写真7. (左) HS1CB, Chankij。 (右) HS1CBのQSLカード。
写真8. (左) STARの会員証。 (右) STARの月例ミーティング風景。
筆者のタイでの初めてのQRVは1968年4月7日で、HS1CB のゲストオペとしてであった。同日、Chankij がHS1TAのコールサインを割り当てSTARの会員にしてくれたので早速そのコールサインでQRVした。その後、毎月第1日曜日に Chao Phaya Hotel で開かれるSTARの月例ミーティング(写真8の右)で知り合った HS1BD, HS1HI, HS1FB, HS1AF, HS3AL, HS3DR (いずれもアメリカ人)各局を訪問しては運用させてもらっていた(写真9の左)が、1969年2月にトランシーバーFTDX-400を入手してからは事務所で運用した(写真9の右)り、7月には南西部のHuahin (HS4) や、8月には南東部のPattya (HS2) へ移動運用にも出かけた。このころはタイ全国をHS1からHS4まで4つのコールエリアに分けられていて、HS4には常設局が1局もなかった(写真10)。
写真9. (左) HS1FB, Bill、HS1FR, Rosie夫妻とその家族と一緒に筆者。 (右) HS1TA筆者。
写真10. (左) HS1TAのQSLカード。 (右) HS1TA/HS4のQSLカード。

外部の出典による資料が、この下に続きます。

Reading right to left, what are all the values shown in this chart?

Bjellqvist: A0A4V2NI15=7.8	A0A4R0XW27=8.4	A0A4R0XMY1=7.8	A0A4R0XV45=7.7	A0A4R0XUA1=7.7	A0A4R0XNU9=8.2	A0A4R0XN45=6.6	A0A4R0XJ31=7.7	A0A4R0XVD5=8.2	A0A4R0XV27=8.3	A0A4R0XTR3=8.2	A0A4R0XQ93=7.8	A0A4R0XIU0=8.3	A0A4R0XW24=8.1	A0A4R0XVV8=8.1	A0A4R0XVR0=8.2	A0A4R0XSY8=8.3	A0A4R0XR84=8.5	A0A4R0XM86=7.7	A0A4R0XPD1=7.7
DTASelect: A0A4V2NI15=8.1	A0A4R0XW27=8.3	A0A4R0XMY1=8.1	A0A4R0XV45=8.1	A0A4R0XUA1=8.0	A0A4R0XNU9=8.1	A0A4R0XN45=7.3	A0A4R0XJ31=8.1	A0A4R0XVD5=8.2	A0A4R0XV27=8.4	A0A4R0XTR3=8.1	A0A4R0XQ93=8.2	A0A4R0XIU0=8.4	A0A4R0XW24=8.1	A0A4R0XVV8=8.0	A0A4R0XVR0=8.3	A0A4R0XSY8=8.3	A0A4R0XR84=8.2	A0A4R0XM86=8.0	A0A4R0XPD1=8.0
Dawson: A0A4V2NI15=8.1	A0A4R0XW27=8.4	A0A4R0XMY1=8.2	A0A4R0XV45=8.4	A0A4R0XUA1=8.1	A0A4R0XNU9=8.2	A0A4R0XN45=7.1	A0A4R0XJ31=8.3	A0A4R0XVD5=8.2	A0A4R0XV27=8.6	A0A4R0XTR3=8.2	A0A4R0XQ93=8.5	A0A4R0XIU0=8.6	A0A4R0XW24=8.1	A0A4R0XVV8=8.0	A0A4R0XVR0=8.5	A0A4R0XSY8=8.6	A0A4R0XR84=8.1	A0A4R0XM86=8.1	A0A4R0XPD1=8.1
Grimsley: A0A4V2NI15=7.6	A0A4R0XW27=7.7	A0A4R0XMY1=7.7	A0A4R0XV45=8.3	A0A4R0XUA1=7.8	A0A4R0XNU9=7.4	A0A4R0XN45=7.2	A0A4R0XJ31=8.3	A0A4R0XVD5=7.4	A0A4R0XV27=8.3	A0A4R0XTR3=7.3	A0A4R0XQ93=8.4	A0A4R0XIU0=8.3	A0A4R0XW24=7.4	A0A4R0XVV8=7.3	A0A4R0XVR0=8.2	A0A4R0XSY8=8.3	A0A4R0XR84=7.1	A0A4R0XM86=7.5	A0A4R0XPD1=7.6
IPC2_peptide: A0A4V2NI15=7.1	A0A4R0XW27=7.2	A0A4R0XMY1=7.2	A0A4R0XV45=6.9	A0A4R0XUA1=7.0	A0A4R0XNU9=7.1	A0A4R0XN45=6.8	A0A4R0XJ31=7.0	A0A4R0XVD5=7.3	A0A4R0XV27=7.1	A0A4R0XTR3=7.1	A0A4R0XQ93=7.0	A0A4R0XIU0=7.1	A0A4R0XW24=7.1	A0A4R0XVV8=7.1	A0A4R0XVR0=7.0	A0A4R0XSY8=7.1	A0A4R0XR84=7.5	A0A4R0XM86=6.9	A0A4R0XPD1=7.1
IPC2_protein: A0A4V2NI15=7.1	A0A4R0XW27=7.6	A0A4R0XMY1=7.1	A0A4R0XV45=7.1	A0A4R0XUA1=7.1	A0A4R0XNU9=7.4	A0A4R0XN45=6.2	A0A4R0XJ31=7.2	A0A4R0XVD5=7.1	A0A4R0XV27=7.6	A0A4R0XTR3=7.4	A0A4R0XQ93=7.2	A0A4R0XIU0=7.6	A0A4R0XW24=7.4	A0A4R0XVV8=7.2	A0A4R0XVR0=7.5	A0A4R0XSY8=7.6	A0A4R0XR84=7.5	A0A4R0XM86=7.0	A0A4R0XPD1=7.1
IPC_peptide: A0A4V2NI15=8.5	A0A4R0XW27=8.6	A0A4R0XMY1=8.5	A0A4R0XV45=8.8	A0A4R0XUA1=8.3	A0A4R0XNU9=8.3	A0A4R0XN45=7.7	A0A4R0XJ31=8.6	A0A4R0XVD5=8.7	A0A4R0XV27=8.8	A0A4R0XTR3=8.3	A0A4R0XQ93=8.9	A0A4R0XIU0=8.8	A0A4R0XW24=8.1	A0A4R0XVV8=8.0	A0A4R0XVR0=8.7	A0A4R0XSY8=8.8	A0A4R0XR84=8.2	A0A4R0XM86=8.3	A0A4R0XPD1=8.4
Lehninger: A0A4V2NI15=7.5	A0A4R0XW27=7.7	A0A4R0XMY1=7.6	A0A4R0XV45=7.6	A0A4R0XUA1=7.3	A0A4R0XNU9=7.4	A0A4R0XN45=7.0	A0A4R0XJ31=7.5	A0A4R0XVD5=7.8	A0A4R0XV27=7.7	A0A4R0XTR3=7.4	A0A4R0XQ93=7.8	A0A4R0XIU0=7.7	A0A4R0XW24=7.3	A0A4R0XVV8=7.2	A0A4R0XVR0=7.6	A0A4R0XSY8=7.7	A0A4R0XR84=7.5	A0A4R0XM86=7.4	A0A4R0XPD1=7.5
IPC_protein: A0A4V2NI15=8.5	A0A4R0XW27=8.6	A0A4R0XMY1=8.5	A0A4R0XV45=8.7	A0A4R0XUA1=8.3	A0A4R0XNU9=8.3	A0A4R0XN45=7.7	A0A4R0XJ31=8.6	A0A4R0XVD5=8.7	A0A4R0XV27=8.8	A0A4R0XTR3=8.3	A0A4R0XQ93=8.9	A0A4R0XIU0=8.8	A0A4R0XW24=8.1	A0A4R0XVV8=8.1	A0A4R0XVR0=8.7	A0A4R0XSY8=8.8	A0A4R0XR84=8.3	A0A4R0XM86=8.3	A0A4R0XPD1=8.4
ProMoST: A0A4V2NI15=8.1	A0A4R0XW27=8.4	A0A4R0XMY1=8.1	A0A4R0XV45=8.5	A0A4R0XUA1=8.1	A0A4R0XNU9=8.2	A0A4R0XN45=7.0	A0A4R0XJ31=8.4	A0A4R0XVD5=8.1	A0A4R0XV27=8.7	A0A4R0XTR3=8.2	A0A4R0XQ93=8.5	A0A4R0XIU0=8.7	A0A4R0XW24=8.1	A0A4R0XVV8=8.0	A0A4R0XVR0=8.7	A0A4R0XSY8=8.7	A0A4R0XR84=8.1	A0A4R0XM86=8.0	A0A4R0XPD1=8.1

1969年8月の月例ミーティングで、政府がアマチュア無線を認めることになり、今までの許可(STARの会員証のコールサイン)は無効になる旨の発表があったが、8月末にタイを離れ、そのまま9月には帰国したので、その後の様子はわからない。HSからはゲストオペを含めて、739 QSOであった。
1968年 (シンガポール 9V1PJ他)
筆者JA3AERは、早川電機株式会社(現シャープ株式会社)の東南アジア駐在員として1967年にシンガポールを訪れた際、この国のハムに会いたいとQSLビューローに手紙を出したところ、9V1NR, Charan から電話があり、わざわざホテルまで会いに来てくれた。タイのバンコクを常駐地とし、たびたび訪れる機会があったので、暇を見つけては 9V1NR を訪問し、ゲストオペレーターとして QRV させてもらっていた(写真11)。他に9V1CN, 9V1SJ(クラブ局)のゲストオペを含めると延べ6回で60 QSOであった。
写真11. (左) 9V1PJ, Dr. Charan。 (右) 9V1NRのQSLカード。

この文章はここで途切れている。